Stored items:
--- --- ---

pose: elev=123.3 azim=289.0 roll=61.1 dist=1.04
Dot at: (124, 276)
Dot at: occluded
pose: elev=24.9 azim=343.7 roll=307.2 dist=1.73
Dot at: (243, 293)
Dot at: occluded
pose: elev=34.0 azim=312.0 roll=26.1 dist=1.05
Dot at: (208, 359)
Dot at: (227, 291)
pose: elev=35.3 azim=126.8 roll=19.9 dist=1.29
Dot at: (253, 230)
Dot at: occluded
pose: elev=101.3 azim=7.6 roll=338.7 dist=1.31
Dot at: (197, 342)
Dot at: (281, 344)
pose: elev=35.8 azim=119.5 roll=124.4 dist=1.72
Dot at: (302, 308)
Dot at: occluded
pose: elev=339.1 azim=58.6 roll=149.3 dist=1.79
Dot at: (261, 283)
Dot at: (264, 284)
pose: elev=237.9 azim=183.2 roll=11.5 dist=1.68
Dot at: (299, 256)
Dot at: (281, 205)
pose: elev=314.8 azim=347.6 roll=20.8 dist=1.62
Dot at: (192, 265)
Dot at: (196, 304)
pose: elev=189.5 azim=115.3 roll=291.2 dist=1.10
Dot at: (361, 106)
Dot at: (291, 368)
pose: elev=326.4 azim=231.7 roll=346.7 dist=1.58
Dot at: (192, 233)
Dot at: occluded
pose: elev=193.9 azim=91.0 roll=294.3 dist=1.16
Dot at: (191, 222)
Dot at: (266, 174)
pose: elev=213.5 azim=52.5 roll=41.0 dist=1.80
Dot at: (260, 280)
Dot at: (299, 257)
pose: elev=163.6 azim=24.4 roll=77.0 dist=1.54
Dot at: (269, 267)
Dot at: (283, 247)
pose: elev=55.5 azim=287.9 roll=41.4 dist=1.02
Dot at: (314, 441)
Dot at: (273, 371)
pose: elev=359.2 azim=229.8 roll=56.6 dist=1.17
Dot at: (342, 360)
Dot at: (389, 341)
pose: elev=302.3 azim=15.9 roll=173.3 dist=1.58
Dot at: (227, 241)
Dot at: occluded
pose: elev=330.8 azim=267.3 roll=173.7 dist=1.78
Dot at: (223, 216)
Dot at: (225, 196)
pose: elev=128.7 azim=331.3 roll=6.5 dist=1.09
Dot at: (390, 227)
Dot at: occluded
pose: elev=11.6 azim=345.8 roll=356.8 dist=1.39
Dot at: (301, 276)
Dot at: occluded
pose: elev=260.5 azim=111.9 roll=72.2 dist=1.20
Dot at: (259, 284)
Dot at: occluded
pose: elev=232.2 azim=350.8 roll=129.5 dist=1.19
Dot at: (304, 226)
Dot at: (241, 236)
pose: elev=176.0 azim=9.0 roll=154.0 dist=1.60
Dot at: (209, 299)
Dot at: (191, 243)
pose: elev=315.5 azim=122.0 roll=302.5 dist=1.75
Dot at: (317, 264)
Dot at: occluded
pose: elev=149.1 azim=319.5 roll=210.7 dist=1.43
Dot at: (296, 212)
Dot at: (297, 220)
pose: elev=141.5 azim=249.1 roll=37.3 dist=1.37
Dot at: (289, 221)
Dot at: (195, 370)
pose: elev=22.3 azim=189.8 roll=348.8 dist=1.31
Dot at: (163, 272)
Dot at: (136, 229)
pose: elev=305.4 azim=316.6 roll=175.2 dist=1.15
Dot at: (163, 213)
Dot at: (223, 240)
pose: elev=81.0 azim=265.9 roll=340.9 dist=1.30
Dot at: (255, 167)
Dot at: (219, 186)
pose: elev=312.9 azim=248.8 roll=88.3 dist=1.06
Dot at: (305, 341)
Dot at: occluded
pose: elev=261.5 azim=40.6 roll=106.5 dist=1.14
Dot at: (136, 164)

--- --- ---

Exercise description: Recast the records above as a Markdown table with the columns Row and Line. Put one line of the records in each row with its row number, and leave out any blank lines.

Response to the task:
| Row | Line |
|---|---|
| 1 | pose: elev=123.3 azim=289.0 roll=61.1 dist=1.04 |
| 2 | Dot at: (124, 276) |
| 3 | Dot at: occluded |
| 4 | pose: elev=24.9 azim=343.7 roll=307.2 dist=1.73 |
| 5 | Dot at: (243, 293) |
| 6 | Dot at: occluded |
| 7 | pose: elev=34.0 azim=312.0 roll=26.1 dist=1.05 |
| 8 | Dot at: (208, 359) |
| 9 | Dot at: (227, 291) |
| 10 | pose: elev=35.3 azim=126.8 roll=19.9 dist=1.29 |
| 11 | Dot at: (253, 230) |
| 12 | Dot at: occluded |
| 13 | pose: elev=101.3 azim=7.6 roll=338.7 dist=1.31 |
| 14 | Dot at: (197, 342) |
| 15 | Dot at: (281, 344) |
| 16 | pose: elev=35.8 azim=119.5 roll=124.4 dist=1.72 |
| 17 | Dot at: (302, 308) |
| 18 | Dot at: occluded |
| 19 | pose: elev=339.1 azim=58.6 roll=149.3 dist=1.79 |
| 20 | Dot at: (261, 283) |
| 21 | Dot at: (264, 284) |
| 22 | pose: elev=237.9 azim=183.2 roll=11.5 dist=1.68 |
| 23 | Dot at: (299, 256) |
| 24 | Dot at: (281, 205) |
| 25 | pose: elev=314.8 azim=347.6 roll=20.8 dist=1.62 |
| 26 | Dot at: (192, 265) |
| 27 | Dot at: (196, 304) |
| 28 | pose: elev=189.5 azim=115.3 roll=291.2 dist=1.10 |
| 29 | Dot at: (361, 106) |
| 30 | Dot at: (291, 368) |
| 31 | pose: elev=326.4 azim=231.7 roll=346.7 dist=1.58 |
| 32 | Dot at: (192, 233) |
| 33 | Dot at: occluded |
| 34 | pose: elev=193.9 azim=91.0 roll=294.3 dist=1.16 |
| 35 | Dot at: (191, 222) |
| 36 | Dot at: (266, 174) |
| 37 | pose: elev=213.5 azim=52.5 roll=41.0 dist=1.80 |
| 38 | Dot at: (260, 280) |
| 39 | Dot at: (299, 257) |
| 40 | pose: elev=163.6 azim=24.4 roll=77.0 dist=1.54 |
| 41 | Dot at: (269, 267) |
| 42 | Dot at: (283, 247) |
| 43 | pose: elev=55.5 azim=287.9 roll=41.4 dist=1.02 |
| 44 | Dot at: (314, 441) |
| 45 | Dot at: (273, 371) |
| 46 | pose: elev=359.2 azim=229.8 roll=56.6 dist=1.17 |
| 47 | Dot at: (342, 360) |
| 48 | Dot at: (389, 341) |
| 49 | pose: elev=302.3 azim=15.9 roll=173.3 dist=1.58 |
| 50 | Dot at: (227, 241) |
| 51 | Dot at: occluded |
| 52 | pose: elev=330.8 azim=267.3 roll=173.7 dist=1.78 |
| 53 | Dot at: (223, 216) |
| 54 | Dot at: (225, 196) |
| 55 | pose: elev=128.7 azim=331.3 roll=6.5 dist=1.09 |
| 56 | Dot at: (390, 227) |
| 57 | Dot at: occluded |
| 58 | pose: elev=11.6 azim=345.8 roll=356.8 dist=1.39 |
| 59 | Dot at: (301, 276) |
| 60 | Dot at: occluded |
| 61 | pose: elev=260.5 azim=111.9 roll=72.2 dist=1.20 |
| 62 | Dot at: (259, 284) |
| 63 | Dot at: occluded |
| 64 | pose: elev=232.2 azim=350.8 roll=129.5 dist=1.19 |
| 65 | Dot at: (304, 226) |
| 66 | Dot at: (241, 236) |
| 67 | pose: elev=176.0 azim=9.0 roll=154.0 dist=1.60 |
| 68 | Dot at: (209, 299) |
| 69 | Dot at: (191, 243) |
| 70 | pose: elev=315.5 azim=122.0 roll=302.5 dist=1.75 |
| 71 | Dot at: (317, 264) |
| 72 | Dot at: occluded |
| 73 | pose: elev=149.1 azim=319.5 roll=210.7 dist=1.43 |
| 74 | Dot at: (296, 212) |
| 75 | Dot at: (297, 220) |
| 76 | pose: elev=141.5 azim=249.1 roll=37.3 dist=1.37 |
| 77 | Dot at: (289, 221) |
| 78 | Dot at: (195, 370) |
| 79 | pose: elev=22.3 azim=189.8 roll=348.8 dist=1.31 |
| 80 | Dot at: (163, 272) |
| 81 | Dot at: (136, 229) |
| 82 | pose: elev=305.4 azim=316.6 roll=175.2 dist=1.15 |
| 83 | Dot at: (163, 213) |
| 84 | Dot at: (223, 240) |
| 85 | pose: elev=81.0 azim=265.9 roll=340.9 dist=1.30 |
| 86 | Dot at: (255, 167) |
| 87 | Dot at: (219, 186) |
| 88 | pose: elev=312.9 azim=248.8 roll=88.3 dist=1.06 |
| 89 | Dot at: (305, 341) |
| 90 | Dot at: occluded |
| 91 | pose: elev=261.5 azim=40.6 roll=106.5 dist=1.14 |
| 92 | Dot at: (136, 164) |